- [EXERCISE PROMPT]
Decide whether each statement agrees with the message about the Pango Xft backend, answering yes or no and quoting the deciding words of the message: 1. A hash table was added to match existing fonts. 2. Unreferenced fonts are removed from the table immediately. 3. The limit on unreferenced fonts kept around can be configured.

== SELECTED PASSAGE

Re: Notes on Pango Xft backend
- From: Keith Packard <keithp keithp com>
- To: Owen Taylor <otaylor redhat com>
- Cc: Keith Packard <keithp keithp com>, fonts xfree86 org, gtk-i18n-list gnome org
- Subject: Re: Notes on Pango Xft backend
- Date: Wed, 29 May 2002 21:45:16 -0700
Around 14 o'clock on May 28, Owen Taylor wrote:
> The reason that Pango does it is that Pango does not keep font objects
> around persistantly; it looks them up from PangoFontDescription
> as needed; so you could get bad thrashing effects without keeping
> some up.
I've added a hash table to match existing fonts and also changed the code
to leave unreferenced fonts in the table for a while. There's a
configurable limit to the unreferenced fonts to leave around. They're
pretty cheap as the glyph cache code will prune glyph and metric storage
for these fonts automatically.
I also have a XftFontInfo structure which contains the information needed
to uniquely identify a font; each font holds one of these structures and
users can create them from patterns on the fly and then open the related
font. From our discussions, I'm not sure this is a useful abstraction
anymore; please let me know if it would be useful to leave this exposed to
applications.

====
== SOURCE INFORMATION

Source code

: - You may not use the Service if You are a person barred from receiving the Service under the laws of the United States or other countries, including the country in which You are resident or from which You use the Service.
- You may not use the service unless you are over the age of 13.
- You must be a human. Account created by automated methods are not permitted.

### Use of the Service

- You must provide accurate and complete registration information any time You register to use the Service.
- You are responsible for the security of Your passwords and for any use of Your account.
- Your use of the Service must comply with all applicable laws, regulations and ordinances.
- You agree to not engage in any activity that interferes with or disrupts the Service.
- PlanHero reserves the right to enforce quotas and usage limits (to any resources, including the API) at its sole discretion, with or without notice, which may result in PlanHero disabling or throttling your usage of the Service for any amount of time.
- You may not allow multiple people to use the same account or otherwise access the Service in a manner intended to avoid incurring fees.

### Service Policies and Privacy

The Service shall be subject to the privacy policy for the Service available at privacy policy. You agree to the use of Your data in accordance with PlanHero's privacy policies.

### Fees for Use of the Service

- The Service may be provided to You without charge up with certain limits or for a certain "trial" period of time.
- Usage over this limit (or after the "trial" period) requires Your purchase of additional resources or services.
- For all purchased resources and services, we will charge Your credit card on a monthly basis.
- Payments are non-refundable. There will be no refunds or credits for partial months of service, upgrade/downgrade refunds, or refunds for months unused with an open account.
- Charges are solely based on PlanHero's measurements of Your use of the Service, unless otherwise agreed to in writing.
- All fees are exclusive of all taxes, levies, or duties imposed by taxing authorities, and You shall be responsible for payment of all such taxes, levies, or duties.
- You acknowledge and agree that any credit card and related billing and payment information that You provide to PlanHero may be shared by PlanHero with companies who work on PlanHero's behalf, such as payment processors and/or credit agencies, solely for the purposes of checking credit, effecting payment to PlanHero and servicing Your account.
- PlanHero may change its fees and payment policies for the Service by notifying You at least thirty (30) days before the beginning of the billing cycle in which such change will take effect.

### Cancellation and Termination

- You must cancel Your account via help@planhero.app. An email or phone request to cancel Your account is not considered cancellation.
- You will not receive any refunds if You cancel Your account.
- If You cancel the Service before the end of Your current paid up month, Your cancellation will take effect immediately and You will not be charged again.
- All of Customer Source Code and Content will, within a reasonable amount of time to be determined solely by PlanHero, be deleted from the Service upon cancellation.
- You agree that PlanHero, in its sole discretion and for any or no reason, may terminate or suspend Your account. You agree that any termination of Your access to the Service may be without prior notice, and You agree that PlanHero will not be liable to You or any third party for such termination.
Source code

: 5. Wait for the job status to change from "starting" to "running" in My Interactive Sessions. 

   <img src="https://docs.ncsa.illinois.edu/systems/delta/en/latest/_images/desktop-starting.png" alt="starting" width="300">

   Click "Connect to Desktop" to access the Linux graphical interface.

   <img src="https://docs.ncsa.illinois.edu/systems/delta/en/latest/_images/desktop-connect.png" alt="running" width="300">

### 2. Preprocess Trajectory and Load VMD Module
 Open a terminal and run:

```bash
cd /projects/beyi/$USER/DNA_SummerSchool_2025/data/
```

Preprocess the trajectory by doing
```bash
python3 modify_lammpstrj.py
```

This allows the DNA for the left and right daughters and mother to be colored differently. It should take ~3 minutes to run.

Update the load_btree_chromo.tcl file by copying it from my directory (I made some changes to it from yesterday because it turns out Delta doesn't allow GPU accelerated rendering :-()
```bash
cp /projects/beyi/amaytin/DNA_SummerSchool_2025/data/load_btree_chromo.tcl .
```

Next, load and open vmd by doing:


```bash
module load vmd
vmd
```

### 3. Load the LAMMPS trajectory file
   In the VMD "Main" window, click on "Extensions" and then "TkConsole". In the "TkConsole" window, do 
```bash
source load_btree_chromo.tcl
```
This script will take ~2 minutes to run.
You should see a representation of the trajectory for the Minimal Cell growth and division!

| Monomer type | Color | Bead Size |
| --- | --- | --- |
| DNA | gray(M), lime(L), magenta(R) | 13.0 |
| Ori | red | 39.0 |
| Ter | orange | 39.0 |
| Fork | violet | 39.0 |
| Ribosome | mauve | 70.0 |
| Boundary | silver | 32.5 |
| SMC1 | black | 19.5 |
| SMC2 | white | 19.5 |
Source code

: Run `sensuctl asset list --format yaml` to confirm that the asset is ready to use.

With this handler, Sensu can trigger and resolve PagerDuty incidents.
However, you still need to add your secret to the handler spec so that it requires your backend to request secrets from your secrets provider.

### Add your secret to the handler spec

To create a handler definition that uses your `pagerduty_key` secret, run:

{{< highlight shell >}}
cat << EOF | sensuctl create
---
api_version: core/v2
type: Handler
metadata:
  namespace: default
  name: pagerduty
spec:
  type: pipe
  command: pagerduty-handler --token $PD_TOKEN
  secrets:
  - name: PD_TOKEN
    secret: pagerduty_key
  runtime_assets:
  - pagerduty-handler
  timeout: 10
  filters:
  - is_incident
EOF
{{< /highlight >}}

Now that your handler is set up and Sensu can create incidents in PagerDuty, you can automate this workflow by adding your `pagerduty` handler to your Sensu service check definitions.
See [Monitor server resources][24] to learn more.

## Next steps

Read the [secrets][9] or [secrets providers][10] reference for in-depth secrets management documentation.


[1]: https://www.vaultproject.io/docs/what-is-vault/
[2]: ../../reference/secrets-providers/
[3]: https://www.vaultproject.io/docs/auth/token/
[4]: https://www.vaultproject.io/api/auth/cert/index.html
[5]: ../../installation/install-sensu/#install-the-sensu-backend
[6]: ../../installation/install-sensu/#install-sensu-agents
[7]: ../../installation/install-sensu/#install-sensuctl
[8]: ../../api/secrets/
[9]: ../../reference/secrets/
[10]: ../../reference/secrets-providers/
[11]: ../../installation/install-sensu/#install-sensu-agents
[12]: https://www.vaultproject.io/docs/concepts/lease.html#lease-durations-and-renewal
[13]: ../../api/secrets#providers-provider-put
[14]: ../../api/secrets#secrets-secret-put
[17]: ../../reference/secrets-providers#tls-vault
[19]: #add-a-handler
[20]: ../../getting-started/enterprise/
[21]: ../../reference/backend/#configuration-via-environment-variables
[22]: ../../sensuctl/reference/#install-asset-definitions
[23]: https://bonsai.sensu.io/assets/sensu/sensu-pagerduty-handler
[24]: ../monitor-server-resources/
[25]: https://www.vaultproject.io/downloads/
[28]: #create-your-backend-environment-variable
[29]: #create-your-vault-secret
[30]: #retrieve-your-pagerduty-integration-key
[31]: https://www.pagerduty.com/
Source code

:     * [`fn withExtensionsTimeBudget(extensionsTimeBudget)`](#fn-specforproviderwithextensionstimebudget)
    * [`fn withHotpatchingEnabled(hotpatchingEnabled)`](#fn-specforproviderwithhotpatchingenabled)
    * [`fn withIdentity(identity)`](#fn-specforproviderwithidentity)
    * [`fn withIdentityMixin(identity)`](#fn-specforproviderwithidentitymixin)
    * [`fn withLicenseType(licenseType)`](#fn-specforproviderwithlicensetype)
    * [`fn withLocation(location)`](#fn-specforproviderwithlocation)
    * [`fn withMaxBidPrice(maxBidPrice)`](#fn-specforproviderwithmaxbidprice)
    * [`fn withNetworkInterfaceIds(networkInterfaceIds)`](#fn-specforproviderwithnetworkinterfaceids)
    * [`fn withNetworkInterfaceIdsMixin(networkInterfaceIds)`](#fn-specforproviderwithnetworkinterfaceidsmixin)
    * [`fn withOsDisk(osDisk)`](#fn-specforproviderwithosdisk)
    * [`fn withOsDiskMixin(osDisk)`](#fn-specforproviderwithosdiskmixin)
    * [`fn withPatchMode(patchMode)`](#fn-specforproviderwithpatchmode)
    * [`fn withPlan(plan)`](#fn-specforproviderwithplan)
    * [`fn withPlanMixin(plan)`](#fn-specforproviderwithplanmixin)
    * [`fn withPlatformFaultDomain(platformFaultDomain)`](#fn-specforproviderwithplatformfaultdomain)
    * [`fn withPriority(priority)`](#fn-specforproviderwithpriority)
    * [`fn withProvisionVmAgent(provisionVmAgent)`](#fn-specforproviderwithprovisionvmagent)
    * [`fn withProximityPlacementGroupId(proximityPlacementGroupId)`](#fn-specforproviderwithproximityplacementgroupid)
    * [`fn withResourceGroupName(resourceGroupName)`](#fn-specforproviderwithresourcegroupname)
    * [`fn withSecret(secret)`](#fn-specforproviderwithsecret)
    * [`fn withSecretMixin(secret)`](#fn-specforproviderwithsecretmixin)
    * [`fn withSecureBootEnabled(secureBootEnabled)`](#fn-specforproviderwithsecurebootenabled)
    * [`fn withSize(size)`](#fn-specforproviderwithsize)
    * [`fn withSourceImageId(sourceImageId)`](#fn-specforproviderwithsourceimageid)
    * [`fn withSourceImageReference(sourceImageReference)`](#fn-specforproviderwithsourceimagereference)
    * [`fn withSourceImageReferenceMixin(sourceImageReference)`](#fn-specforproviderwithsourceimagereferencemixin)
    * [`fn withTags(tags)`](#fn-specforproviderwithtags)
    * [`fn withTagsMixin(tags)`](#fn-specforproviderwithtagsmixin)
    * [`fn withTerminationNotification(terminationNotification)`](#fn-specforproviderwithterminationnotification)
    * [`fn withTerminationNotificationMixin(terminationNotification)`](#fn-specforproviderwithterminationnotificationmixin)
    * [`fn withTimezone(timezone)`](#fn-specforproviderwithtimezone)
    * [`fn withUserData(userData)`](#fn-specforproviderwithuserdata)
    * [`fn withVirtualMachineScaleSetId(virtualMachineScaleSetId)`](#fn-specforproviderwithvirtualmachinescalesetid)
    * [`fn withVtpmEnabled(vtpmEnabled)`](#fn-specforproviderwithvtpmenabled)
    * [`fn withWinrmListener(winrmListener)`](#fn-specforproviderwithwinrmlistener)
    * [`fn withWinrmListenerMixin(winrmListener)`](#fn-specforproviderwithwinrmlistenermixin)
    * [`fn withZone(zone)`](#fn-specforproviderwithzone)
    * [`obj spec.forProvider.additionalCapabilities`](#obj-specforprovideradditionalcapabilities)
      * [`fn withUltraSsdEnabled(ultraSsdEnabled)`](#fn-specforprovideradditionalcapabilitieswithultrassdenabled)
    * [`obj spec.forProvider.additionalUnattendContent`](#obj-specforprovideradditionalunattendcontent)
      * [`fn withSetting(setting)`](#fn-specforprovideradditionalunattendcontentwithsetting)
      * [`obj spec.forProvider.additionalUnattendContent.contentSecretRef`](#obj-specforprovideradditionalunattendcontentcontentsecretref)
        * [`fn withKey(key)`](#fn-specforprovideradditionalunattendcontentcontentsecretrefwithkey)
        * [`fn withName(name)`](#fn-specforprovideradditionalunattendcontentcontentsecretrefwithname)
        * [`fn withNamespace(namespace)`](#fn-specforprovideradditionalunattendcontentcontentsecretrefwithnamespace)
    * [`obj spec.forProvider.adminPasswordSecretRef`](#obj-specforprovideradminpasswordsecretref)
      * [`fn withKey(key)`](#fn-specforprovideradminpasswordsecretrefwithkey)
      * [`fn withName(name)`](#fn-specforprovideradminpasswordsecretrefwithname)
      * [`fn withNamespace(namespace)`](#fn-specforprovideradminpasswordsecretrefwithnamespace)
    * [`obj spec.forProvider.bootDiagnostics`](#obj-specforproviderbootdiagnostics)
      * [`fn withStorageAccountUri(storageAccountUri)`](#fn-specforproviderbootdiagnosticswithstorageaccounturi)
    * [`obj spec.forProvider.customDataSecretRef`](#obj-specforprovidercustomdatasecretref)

====

- [RESPONSE AREA]
1. Yes: "I've added a hash table to match existing fonts"
2. No: "changed the code to leave unreferenced fonts in the table for a while"
3. Yes: "There's a configurable limit to the unreferenced fonts to leave around."